REUTERS WASHINGTON GLOBAL growth is slowly improving as recovery in the United States gains traction and dangers from Europe recede, but risks remain elevated and the gains are very fragile, the Internatio10nal Monetary Fund said on Tuesday.

Another flare-up of the euro-zone sovereign debt crisis or sharp escalation in oil prices on geopolitical uncertainty could easily undermine confidence and disrupt the improving growth path for world economy, the IMF said.

“With the passing of the crisis and some good news about the US economy, some optimism has returned. It should remain tempered,” said Oliver Blanchard, the IMF’s chief economist, in the latest World Economic Outlook.

“Even absent another European crisis, most advanced economies still face major brakes on growth. And the risk of another crisis is still very much present and could well affect both advanced and emerging economies,” he said.

The global economy is on track to expand this year by 3.5 percent and by 4.1 percent in 2013, up slightly from 3.3 percent and 3.9 percent GDP output respectively that the IMF had forecast in January, when market concern was rampant that Greece could default and Italy and Spain were facing budget crises.

Since then, Greece has restructured its debt, Italy and Spain are adopting tough fiscal measures and eurozone leaders have agreed to enlarge their bailout fund, causing financial market tensions to ease.

The United States, meanwhile, is gradually gaining momentum while China and other emerging economies appear on track for gradual slowdowns without crashing, it said.

But the gains are precarious.

Should the euro zone crisis erupt once more, it could trigger a widespread dumping of risky assets and rob 2 percent from global growth over two years and 3.5 percent from the euro zone, the IMF warned.

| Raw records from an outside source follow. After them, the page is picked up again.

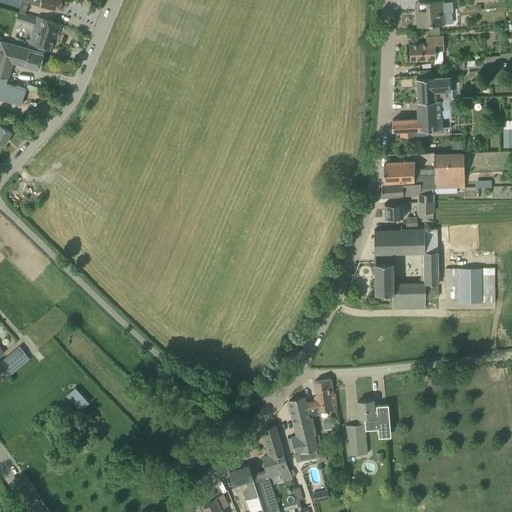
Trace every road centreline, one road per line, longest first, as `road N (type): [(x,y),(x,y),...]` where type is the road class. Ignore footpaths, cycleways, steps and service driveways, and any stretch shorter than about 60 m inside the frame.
road 1 (unclassified): [(290,374),(366,214),(388,0)]
road 2 (residential): [(271,401),(151,350),(0,203)]
road 3 (unclassified): [(290,374),(511,355)]
road 4 (unclassified): [(5,171),(68,107),(116,0)]
road 5 (unclassified): [(177,511),(271,401)]
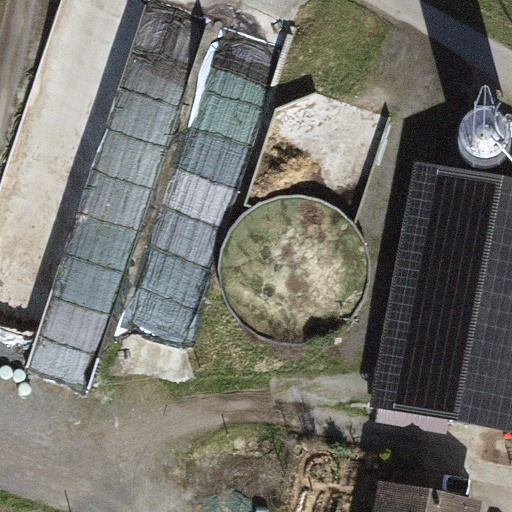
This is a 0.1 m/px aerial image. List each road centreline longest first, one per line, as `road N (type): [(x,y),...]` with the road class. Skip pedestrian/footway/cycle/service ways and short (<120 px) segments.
road 1 (track): [(154,511),(0,355),(0,79),(25,0)]
road 2 (track): [(511,60),(400,0)]
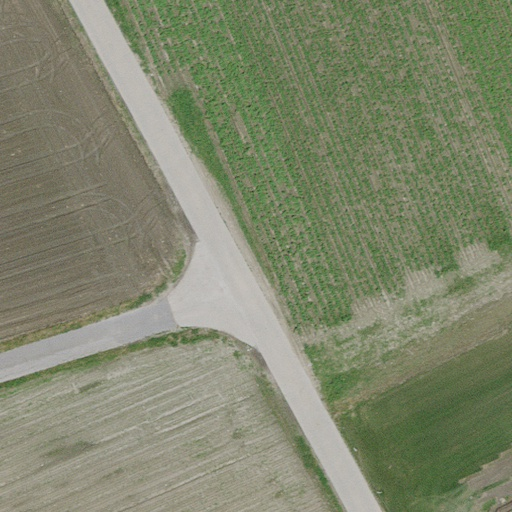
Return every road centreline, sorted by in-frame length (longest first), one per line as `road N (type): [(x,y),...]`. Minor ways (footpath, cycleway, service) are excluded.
road 1 (unclassified): [(86,0),(246,291)]
road 2 (unclassified): [(0,370),(246,291)]
road 3 (unclassified): [(246,291),(359,511)]
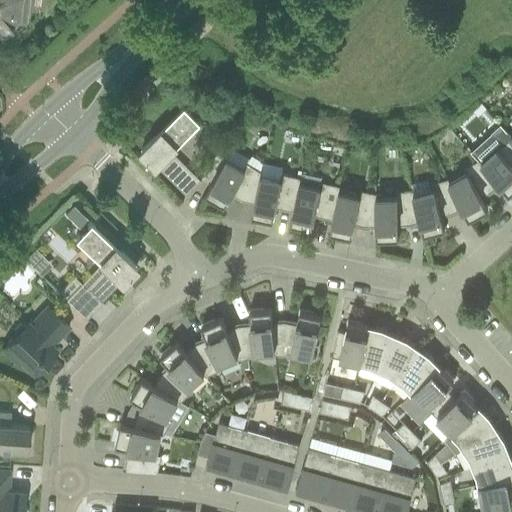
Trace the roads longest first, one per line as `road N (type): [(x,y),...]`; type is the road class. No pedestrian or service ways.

Additionally, a 50 percent increase in the price of oil on would lower global output by 1.25 percent, the IMF said.

To secure the global recovery, the IMF urged central banks in the United States, euro zone and Japan to stand ready to deliver further monetary easing; governments to exercise caution over the pace of budget cutbacks wherever feasible; and Europe consider using public funds to recapitalize banks.

While European leaders have made ‘major progress’ in building firewalls against financial contagion, the region faces a tricky balance of cutting government debt and restoring competitiveness without excessively stifling growth, it warned.

European banks also are deleveraging, which will reduce their balance sheets by $2.6 trillion over the next two years and slice about 1 percent from growth this year alone.

“Bad news on the macroeconomic or political front still carries the risk of triggering the type of dynamics we saw last fall,” the IMF said.

The euro zone is likely to endure a mild recession this year, shrinking by 0.3 percent and then posting 0.9 percent growth in 2013, the IMF said.

That is a minor improvement from the 0.5 percent 2011 contraction followed by 0.8 percent growth that it forecast in January.